The PIP Assessment Guide is issued to health professionals and their employers by the DWP and also published online.
The latest version makes it clear that everyone can ask to have their PIP assessment recorded, whether it is a telephone or face-to-face assessment. It states that:
“Upon prior request, providers have the facility to audio record telephone and face to face consultations. There is an expectation that this will remove or reduce the need for claimants to record consultations.”
The guide goes on to say that face-to-face claimants must sign a consent form in which they agree to not use the audio recording for unlawful purposes. Telephone clients have to give a verbal agreement.
If you use a recording for your own information, share it with an advisor or use it as part of an appeal, this is all entirely lawful.
The guidance also says that:
“In some circumstances, claimants may wish to use their own equipment to audio record their consultation. The consent process above should be followed.”
There no longer appears to be a requirement that claimants must use very expensive dual tape recorders if they wish to record their assessment.
In relation to covert recording, the guidance now says:
“A claimant may make a covert recording of the consultation without the HP being aware.

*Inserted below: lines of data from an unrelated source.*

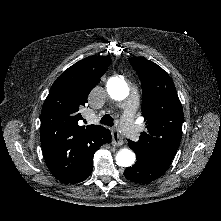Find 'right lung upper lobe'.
<instances>
[{
  "mask_svg": "<svg viewBox=\"0 0 221 221\" xmlns=\"http://www.w3.org/2000/svg\"><path fill=\"white\" fill-rule=\"evenodd\" d=\"M111 58L90 56L65 70L53 83L41 112V145L55 178L69 184L79 174L90 152L107 142L109 130L80 126L79 109L107 71Z\"/></svg>",
  "mask_w": 221,
  "mask_h": 221,
  "instance_id": "obj_1",
  "label": "right lung upper lobe"
}]
</instances>
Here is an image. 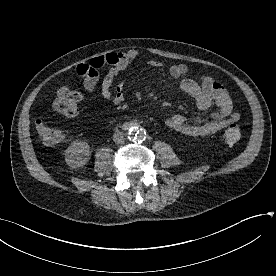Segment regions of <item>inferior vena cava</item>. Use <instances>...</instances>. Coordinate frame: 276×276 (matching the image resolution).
Segmentation results:
<instances>
[{
  "mask_svg": "<svg viewBox=\"0 0 276 276\" xmlns=\"http://www.w3.org/2000/svg\"><path fill=\"white\" fill-rule=\"evenodd\" d=\"M113 140L116 144H123L125 141L124 133L121 131H117L113 135Z\"/></svg>",
  "mask_w": 276,
  "mask_h": 276,
  "instance_id": "602c4592",
  "label": "inferior vena cava"
}]
</instances>
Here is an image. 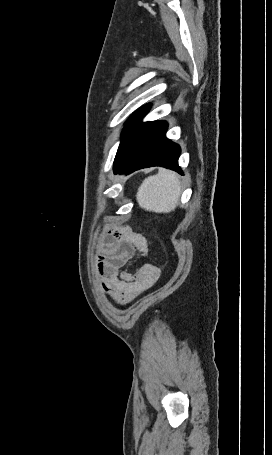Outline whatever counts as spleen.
<instances>
[{
	"instance_id": "obj_1",
	"label": "spleen",
	"mask_w": 272,
	"mask_h": 455,
	"mask_svg": "<svg viewBox=\"0 0 272 455\" xmlns=\"http://www.w3.org/2000/svg\"><path fill=\"white\" fill-rule=\"evenodd\" d=\"M181 194V184L176 173L161 170L146 178L138 188L136 199L140 207L156 213L173 211Z\"/></svg>"
}]
</instances>
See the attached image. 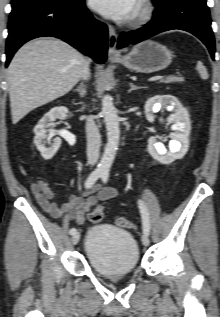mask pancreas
Segmentation results:
<instances>
[{
    "label": "pancreas",
    "instance_id": "pancreas-1",
    "mask_svg": "<svg viewBox=\"0 0 220 317\" xmlns=\"http://www.w3.org/2000/svg\"><path fill=\"white\" fill-rule=\"evenodd\" d=\"M162 81L165 83H173V82L182 83V82H184V79L182 77L169 76L165 80H162Z\"/></svg>",
    "mask_w": 220,
    "mask_h": 317
}]
</instances>
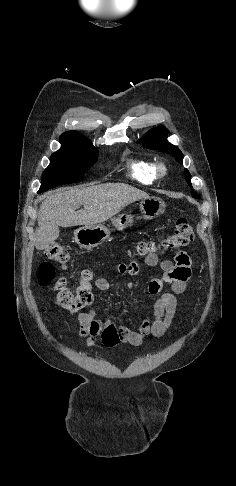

If the HP notices that a claimant is covertly recording their consultation, the restrictions above should be explained to the claimant.”
Previously, if a claimant was found to be covertly recording an assessment the guidance said that they should be asked to stop and, if they did not do so, the assessment would be terminated for failure to participate.
All of this guidance relates to audio recording only, video recording by claimants is not permitted.
We would encourage everyone to ask for their assessment to be audio recorded.
We would also suggest that you consider making a recording of your own as a backup, just in case the official recording somehow fails or goes astray.
However, if a badly informed health professional insists you cannot use your own device we would strongly advise you to stop recording and make a complaint afterwards, rather than risk your claim being stopped.
We’ll be updating our PIP guide to take account of these changes.